In the last two decades, the claim has been made that the traditional media – the newspaper, the book, television, radio and the cinema, and the physical archive, and even the idea of audience itself – will not survive the digital revolution. Scholars have repeatedly expressed the fear, or the hope, that the digital world will put an end to the reign of television, newspapers, radio, the book… In this conference, we would like to open this question to critical debate. Looking closely at the various ways in which the old media are being reinvented to maintain their relevance, we ask how much transformation can a medium sustain before it becomes something new entirely? Can the transformations be considered as just one more step in the evolution of media, or as the beginning of a new (st)age?
We would like to discuss the communicative, social and cultural significance of these complex dynamics, and reflect on the changes in each medium with regard to technological developments, content, production (including professions, resources and business models), audiences and consumption.
We are interested, for example, in the ways newspapers and news divisions of major broadcasters are morphing into news sites, while independent sources on the one hand, and online platforms (Facebook, Google, Twitter, Yahoo) on the other, challenge the industry foundations; the ways television genres, especially live broadcasts and long series, re-invent television at the very same time that coherent multi-genre schedule is receding, and services such as Netflix leave us wondering what are the core elements that define Television; how films, as long audiovisual stories to be enjoyed collectively, resist fragmentation and are renovated through new forms of anime and 3D technologies; how radio as flow is not dying while radio’s memories, and radio “on demand” (podcasts) enjoy an extraordinary digital development; and how the oldest medium, the printed book, is resisting the pressures of the digital age. Finally, the archive is a theme which cuts across media: “old” media as past and forgotten programs are being made increasingly available, which revives ancient worries about a surfeit of memory, but also leads us to think in terms of metamorphosis, not disappearance.

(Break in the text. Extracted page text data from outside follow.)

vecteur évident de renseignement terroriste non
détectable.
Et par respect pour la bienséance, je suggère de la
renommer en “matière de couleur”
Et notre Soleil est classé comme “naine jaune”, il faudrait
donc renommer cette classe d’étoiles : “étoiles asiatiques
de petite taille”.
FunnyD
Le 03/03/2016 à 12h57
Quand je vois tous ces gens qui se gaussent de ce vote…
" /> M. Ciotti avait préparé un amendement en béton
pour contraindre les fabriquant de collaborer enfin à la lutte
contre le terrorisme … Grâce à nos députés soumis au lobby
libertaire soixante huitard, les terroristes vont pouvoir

These are merely a few of many changes we are witnessing, and we encourage proposals that engage in all aspects of these questions.
Please send abstracts no longer that 300 words to shiradvir@me.com, and jerombourdon@gmail.com, until December 1st.

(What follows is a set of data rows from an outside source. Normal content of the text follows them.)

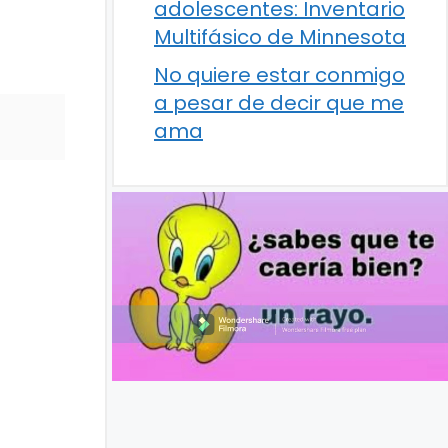
adolescentes: Inventario
Multifásico de Minnesota
No quiere estar conmigo
a pesar de decir que me
ama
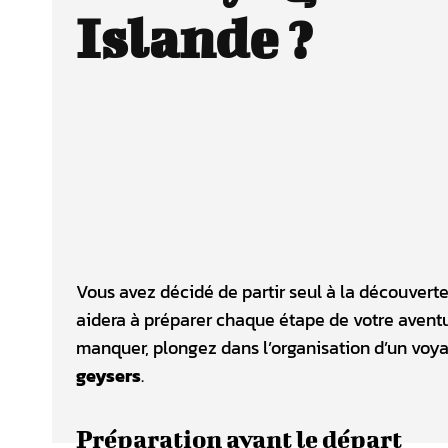
Islande ?
Vous avez décidé de partir seul à la découverte 
aidera à préparer chaque étape de votre aventur
manquer, plongez dans l’organisation d’un voy
geysers
.
Préparation avant le départ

Answers will be given not later than December 15, 2016.
Travel grants:
We are pleased to provide travel grants to graduate students, and post-doctoral students who were accepted to the conference. A travel grant can cover the costs of travel to the conference, such as lodging and flights.
The organizing committee of the conference:
Prof. Jerome Bourdon, Dr. Shira Dvir, Dr. Elad Segev,
Department of Communication, Tel Aviv University.